Records for this task
----------

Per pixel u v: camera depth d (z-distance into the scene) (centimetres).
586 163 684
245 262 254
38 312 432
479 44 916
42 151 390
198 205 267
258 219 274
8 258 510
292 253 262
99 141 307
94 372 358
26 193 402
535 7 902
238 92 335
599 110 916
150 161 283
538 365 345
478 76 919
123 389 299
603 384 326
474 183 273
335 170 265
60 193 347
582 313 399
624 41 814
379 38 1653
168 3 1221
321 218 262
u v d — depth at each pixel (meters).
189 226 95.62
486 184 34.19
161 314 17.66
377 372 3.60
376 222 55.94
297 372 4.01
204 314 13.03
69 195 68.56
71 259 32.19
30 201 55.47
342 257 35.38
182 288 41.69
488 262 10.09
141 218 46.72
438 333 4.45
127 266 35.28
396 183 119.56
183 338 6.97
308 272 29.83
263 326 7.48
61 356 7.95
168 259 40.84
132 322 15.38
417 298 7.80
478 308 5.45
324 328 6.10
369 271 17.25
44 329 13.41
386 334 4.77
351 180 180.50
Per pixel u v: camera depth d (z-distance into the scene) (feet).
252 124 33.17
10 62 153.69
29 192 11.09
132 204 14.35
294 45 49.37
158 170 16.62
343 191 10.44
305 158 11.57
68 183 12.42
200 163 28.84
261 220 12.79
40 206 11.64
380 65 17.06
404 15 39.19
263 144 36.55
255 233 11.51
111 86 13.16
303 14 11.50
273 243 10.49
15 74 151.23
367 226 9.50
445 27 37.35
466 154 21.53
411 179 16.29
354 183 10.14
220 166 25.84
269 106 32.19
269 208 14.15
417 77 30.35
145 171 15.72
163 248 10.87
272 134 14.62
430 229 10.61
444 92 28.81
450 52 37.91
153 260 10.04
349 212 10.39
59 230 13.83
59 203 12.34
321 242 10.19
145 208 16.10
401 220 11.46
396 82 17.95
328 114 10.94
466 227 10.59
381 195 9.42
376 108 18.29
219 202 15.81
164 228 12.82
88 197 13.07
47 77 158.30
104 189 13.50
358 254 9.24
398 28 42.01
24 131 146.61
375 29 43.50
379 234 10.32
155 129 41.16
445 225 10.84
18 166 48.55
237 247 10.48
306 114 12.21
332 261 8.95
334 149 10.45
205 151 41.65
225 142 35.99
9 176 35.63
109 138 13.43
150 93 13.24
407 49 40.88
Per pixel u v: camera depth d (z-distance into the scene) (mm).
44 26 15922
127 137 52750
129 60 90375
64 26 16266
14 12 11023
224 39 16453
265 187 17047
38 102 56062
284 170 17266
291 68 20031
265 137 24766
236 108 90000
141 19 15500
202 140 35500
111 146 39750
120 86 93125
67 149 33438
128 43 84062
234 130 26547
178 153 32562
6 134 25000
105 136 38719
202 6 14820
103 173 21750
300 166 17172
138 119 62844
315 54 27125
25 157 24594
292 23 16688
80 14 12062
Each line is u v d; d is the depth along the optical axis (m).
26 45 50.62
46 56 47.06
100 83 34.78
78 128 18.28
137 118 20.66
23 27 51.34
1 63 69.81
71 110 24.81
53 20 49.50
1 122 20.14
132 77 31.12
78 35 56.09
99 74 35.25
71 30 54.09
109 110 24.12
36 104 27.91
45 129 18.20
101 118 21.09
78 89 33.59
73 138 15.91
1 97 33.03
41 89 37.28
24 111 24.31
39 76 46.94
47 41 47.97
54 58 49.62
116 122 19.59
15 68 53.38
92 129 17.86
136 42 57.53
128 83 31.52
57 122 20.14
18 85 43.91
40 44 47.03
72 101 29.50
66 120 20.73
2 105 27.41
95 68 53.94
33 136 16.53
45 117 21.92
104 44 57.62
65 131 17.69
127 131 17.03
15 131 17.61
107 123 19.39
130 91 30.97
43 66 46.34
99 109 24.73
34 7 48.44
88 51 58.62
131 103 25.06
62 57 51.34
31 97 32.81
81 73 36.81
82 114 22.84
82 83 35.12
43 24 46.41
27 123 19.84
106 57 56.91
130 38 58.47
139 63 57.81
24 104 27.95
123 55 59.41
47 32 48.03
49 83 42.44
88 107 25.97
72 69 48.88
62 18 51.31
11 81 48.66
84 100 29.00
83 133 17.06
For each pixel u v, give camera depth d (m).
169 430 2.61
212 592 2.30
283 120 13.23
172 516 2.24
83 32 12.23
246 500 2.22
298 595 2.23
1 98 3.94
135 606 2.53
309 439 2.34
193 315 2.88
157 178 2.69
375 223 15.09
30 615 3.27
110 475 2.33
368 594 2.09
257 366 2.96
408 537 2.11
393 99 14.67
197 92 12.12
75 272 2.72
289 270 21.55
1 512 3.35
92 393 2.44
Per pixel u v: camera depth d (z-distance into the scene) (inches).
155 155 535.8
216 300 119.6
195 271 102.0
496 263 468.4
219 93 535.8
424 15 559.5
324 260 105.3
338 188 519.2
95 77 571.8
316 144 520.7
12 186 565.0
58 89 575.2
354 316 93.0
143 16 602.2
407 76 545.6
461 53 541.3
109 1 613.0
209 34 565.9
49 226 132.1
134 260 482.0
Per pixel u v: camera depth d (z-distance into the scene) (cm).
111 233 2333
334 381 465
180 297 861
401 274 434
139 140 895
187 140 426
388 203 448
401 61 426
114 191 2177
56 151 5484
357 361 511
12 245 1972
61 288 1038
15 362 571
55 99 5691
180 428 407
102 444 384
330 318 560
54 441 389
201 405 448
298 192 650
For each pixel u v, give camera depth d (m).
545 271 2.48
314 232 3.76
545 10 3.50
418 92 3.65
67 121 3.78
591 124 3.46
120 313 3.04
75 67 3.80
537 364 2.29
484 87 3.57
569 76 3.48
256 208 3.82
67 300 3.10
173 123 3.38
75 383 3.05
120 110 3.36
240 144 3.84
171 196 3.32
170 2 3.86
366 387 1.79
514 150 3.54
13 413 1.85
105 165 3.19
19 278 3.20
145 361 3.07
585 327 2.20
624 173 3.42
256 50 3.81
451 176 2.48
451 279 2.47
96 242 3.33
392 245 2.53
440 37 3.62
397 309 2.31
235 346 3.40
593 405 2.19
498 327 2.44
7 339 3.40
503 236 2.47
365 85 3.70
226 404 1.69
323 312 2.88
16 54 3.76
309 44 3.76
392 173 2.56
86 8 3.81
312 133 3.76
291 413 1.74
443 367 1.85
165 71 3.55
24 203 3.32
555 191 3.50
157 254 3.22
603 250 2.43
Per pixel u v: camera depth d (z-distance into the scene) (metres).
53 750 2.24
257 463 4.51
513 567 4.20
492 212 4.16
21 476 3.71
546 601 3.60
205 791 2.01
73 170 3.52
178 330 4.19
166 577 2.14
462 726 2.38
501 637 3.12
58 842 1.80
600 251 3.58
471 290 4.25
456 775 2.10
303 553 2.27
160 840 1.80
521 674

----------

Your instructions
Copy exactly the stretch of data above from the line with "369 271 17.25" through the line with "80 14 12062", and omit all other lines.

Output for this exercise
369 271 17.25
44 329 13.41
386 334 4.77
351 180 180.50
Per pixel u v: camera depth d (z-distance into the scene) (feet).
252 124 33.17
10 62 153.69
29 192 11.09
132 204 14.35
294 45 49.37
158 170 16.62
343 191 10.44
305 158 11.57
68 183 12.42
200 163 28.84
261 220 12.79
40 206 11.64
380 65 17.06
404 15 39.19
263 144 36.55
255 233 11.51
111 86 13.16
303 14 11.50
273 243 10.49
15 74 151.23
367 226 9.50
445 27 37.35
466 154 21.53
411 179 16.29
354 183 10.14
220 166 25.84
269 106 32.19
269 208 14.15
417 77 30.35
145 171 15.72
163 248 10.87
272 134 14.62
430 229 10.61
444 92 28.81
450 52 37.91
153 260 10.04
349 212 10.39
59 230 13.83
59 203 12.34
321 242 10.19
145 208 16.10
401 220 11.46
396 82 17.95
328 114 10.94
466 227 10.59
381 195 9.42
376 108 18.29
219 202 15.81
164 228 12.82
88 197 13.07
47 77 158.30
104 189 13.50
358 254 9.24
398 28 42.01
24 131 146.61
375 29 43.50
379 234 10.32
155 129 41.16
445 225 10.84
18 166 48.55
237 247 10.48
306 114 12.21
332 261 8.95
334 149 10.45
205 151 41.65
225 142 35.99
9 176 35.63
109 138 13.43
150 93 13.24
407 49 40.88
Per pixel u v: camera depth d (z-distance into the scene) (mm).
44 26 15922
127 137 52750
129 60 90375
64 26 16266
14 12 11023
224 39 16453
265 187 17047
38 102 56062
284 170 17266
291 68 20031
265 137 24766
236 108 90000
141 19 15500
202 140 35500
111 146 39750
120 86 93125
67 149 33438
128 43 84062
234 130 26547
178 153 32562
6 134 25000
105 136 38719
202 6 14820
103 173 21750
300 166 17172
138 119 62844
315 54 27125
25 157 24594
292 23 16688
80 14 12062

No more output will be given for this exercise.